Just after the sinusoidally varying strength of the magnetic field has passed through zero and starts increasing in the direction proper to guide the electrons in their circular orbit, a burst of electrons is sent into the doughnut, where—in a 20-MeV betatron—they gain about 100 eV per revolution and traverse the orbit about 200,000 times during the acceleration. The acceleration lasts for one-quarter of the magnet cycle until the magnetic field has reached its greatest strength, whereupon the orbit is caused to shrink, deflecting the electrons onto a target—for example, to produce a beam of intense X-rays.

The practical limit on the energy imparted by a betatron is set by the emission of electromagnetic energy from electrons moving in curved paths. The intensity of this radiation, commonly called synchrotron radiation (see below Synchrotrons: Electron synchrotrons), rises rapidly as the speed of the electrons increases.
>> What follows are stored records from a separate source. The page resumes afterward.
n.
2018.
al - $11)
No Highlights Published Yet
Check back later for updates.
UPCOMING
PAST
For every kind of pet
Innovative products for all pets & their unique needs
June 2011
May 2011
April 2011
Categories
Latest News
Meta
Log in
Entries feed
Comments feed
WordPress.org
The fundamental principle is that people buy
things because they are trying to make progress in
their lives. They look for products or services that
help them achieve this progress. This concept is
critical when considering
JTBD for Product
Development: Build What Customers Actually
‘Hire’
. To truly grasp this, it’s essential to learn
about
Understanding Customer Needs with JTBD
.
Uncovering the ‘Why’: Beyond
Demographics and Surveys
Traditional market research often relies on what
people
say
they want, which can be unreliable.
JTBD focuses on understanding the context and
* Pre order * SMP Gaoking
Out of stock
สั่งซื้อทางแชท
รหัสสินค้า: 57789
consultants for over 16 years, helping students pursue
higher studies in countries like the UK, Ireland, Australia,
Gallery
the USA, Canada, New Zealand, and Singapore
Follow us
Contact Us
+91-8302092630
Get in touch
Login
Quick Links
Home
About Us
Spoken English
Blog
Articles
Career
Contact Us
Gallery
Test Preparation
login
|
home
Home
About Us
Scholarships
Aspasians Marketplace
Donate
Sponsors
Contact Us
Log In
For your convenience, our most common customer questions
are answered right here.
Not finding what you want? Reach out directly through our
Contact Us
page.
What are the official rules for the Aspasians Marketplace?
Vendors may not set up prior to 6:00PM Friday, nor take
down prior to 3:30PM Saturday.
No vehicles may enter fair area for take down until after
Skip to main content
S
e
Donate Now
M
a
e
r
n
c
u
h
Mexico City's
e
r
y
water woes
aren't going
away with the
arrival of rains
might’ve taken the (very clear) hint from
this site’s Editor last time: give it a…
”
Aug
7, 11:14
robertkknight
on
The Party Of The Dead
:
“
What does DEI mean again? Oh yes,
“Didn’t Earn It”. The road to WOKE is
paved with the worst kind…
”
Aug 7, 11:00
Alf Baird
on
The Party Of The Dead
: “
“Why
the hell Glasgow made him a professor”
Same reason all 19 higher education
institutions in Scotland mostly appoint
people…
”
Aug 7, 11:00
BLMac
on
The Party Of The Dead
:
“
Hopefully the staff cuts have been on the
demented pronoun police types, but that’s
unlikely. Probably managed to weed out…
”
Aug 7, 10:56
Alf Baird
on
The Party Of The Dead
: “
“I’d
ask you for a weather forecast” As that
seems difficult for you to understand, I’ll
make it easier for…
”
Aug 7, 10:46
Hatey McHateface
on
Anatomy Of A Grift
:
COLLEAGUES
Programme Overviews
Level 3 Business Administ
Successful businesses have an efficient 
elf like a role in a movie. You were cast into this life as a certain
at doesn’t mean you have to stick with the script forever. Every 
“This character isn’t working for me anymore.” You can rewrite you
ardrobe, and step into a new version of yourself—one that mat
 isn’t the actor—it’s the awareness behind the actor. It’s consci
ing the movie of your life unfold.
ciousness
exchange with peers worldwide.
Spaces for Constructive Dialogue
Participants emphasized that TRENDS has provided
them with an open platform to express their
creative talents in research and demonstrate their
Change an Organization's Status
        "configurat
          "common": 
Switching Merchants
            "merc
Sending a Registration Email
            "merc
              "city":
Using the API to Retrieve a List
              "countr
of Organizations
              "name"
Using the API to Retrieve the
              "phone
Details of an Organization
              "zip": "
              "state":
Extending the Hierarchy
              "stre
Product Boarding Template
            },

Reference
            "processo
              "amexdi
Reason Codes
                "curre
The largest betatron accelerates electrons to 300 MeV, sufficient to produce pi-mesons in its target; the energy loss by its electrons through radiation (a few percent) is compensated by changing the relation between the field on the orbit and the average field inside the orbit. At higher energies this compensation would not be feasible.

Betatrons are now commercially manufactured, principally for use as sources of X-rays for industrial radiography and for radiation therapy in medicine. X-ray beams are produced when an electron beam is directed onto a target material with a heavy atomic nucleus, such as platinum.